Historically, the Hebrews in Bible times were not nearly as sophisticated as we are and they did not use utensils to eat their meals. Instead, they used the sop which was a piece of bread used to dip in the soup or broth which sat in the center of the table (Do you see how symbolically appropriate this is? The dip bowl is in the center of the tray).
In the book of Ruth (2:14) there is an interesting anecdotal precedent for this kind of form in our celebration of the Passover meal. Boaz extended an invitation to Ruth to, “at mealtime, come thou hither and eat of the bread, and dip thy morsel in the vinegar.”

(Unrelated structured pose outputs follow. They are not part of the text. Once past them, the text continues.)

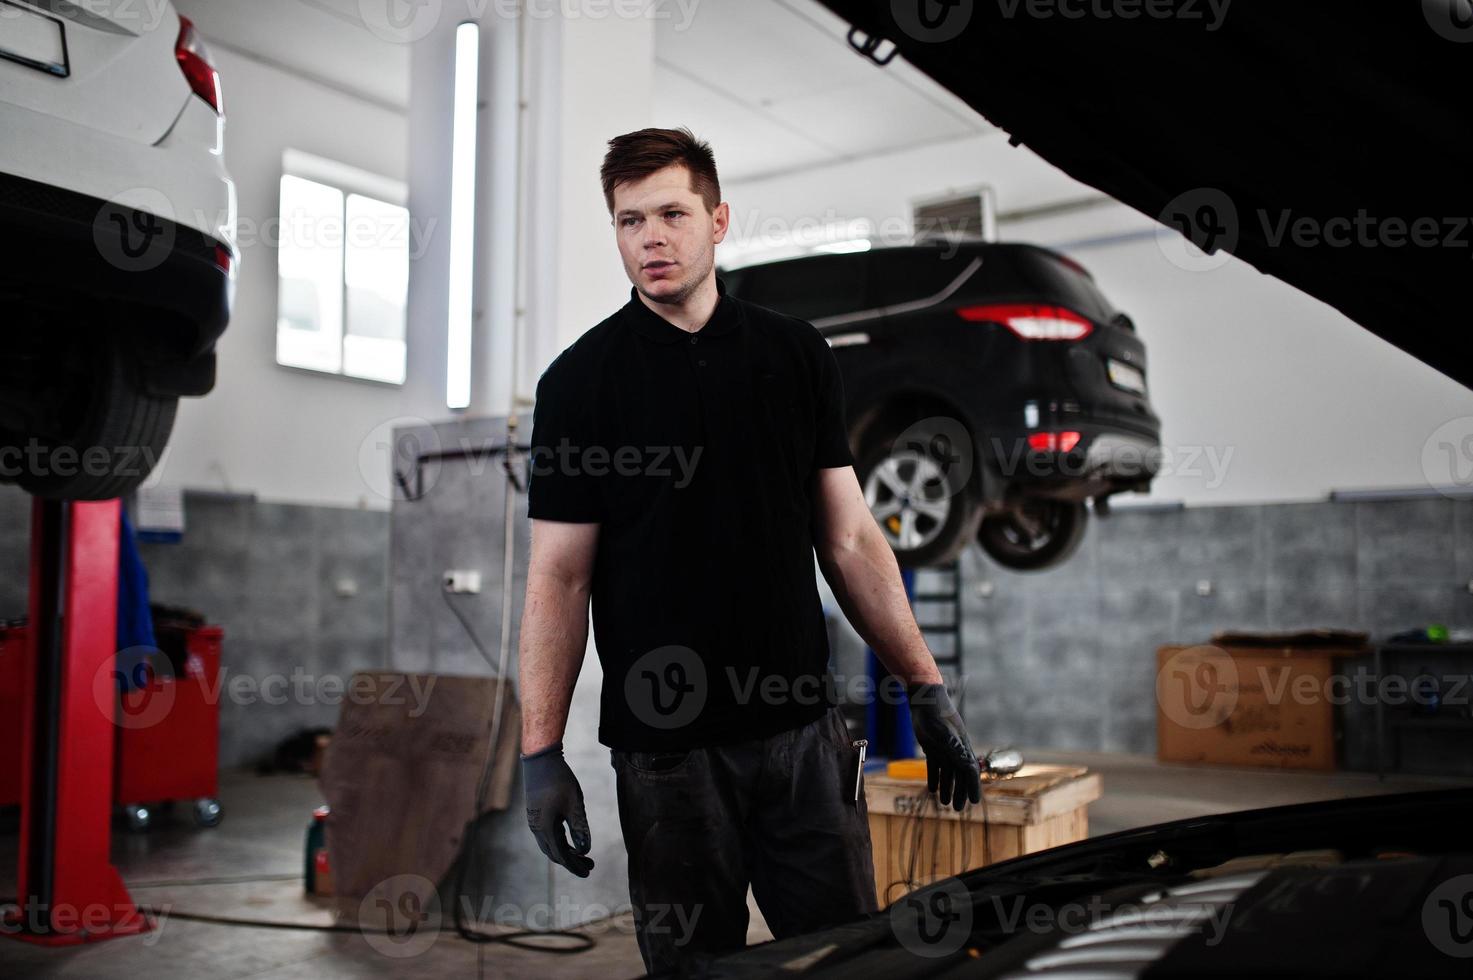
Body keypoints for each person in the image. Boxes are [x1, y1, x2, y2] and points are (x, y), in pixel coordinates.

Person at [517, 126, 980, 976]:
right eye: (628, 221)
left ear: (718, 220)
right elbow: (559, 575)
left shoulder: (793, 355)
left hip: (801, 736)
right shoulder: (579, 384)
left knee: (848, 957)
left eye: (670, 213)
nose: (650, 237)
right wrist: (539, 753)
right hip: (666, 755)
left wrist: (924, 683)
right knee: (694, 966)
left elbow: (846, 536)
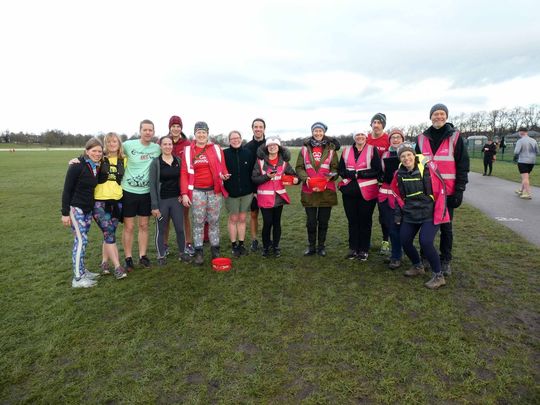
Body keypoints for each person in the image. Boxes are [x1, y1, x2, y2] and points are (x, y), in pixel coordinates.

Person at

Furthermore, dipping the sop was an historic fact at the last supper. According to John, Jesus, himself, dipped the sop and gave it to Judas (John 13:26). And if, perchance, some may be uneasy with the association of Judas in your communion service, it might be reassuring to remind them that, according to recent discoveries reported on the Discovery Channel, Judas was really Jesus’ closest confidant and His most obedient servant. In other words, he has had an undeserved bad rap for a long time but recently he has been exonerated by the Pope and has a special place in Heaven.
So, I’m sure you will agree, with historic scriptural precedence, with the example of Jesus, and with the approval of the Pope, you could proceed confidently with a revolutionary new streamlined version of a boring, traditional sacrament that should be acceptable to and easily adaptable by a modern, fast-paced, multi-tasking generation.
And, one more thing - you could change the name of your service to “The Ordinance of Sop-Dip,” or “The Last Sopper.”
I trust you will embrace these suggestions and make them part of your lovefests. I am starting to work on a new and more enjoyable way to do baptisms. I’ll keep you informed about how it’s going.
3 comments:
So what about a way to distribute this sopper that would save time and man power? Seems like at our church they sometimes need last minute help as not enough of the prescribed deacons are in attendance for the needed service of distributing the trays. Maybe everyone could just file to the front of the church during the song time. That might save time and you would only need a couple of people/pastor types to serve. Just sing the normal four songs in a row and your done.
Ralph,
Mad is the first word that comes to mind.....your post made me "sopping" mad....well not really but you are to late to lay claim to this "fine" idea. I have been to a church that did almost the exact same thing. a roll of bread and a cup of wine, so the "seekers" could rip off a chunk and dip it into the glass. What a sad state of affairs when the "church" handles communion (and everything else) spuriosly.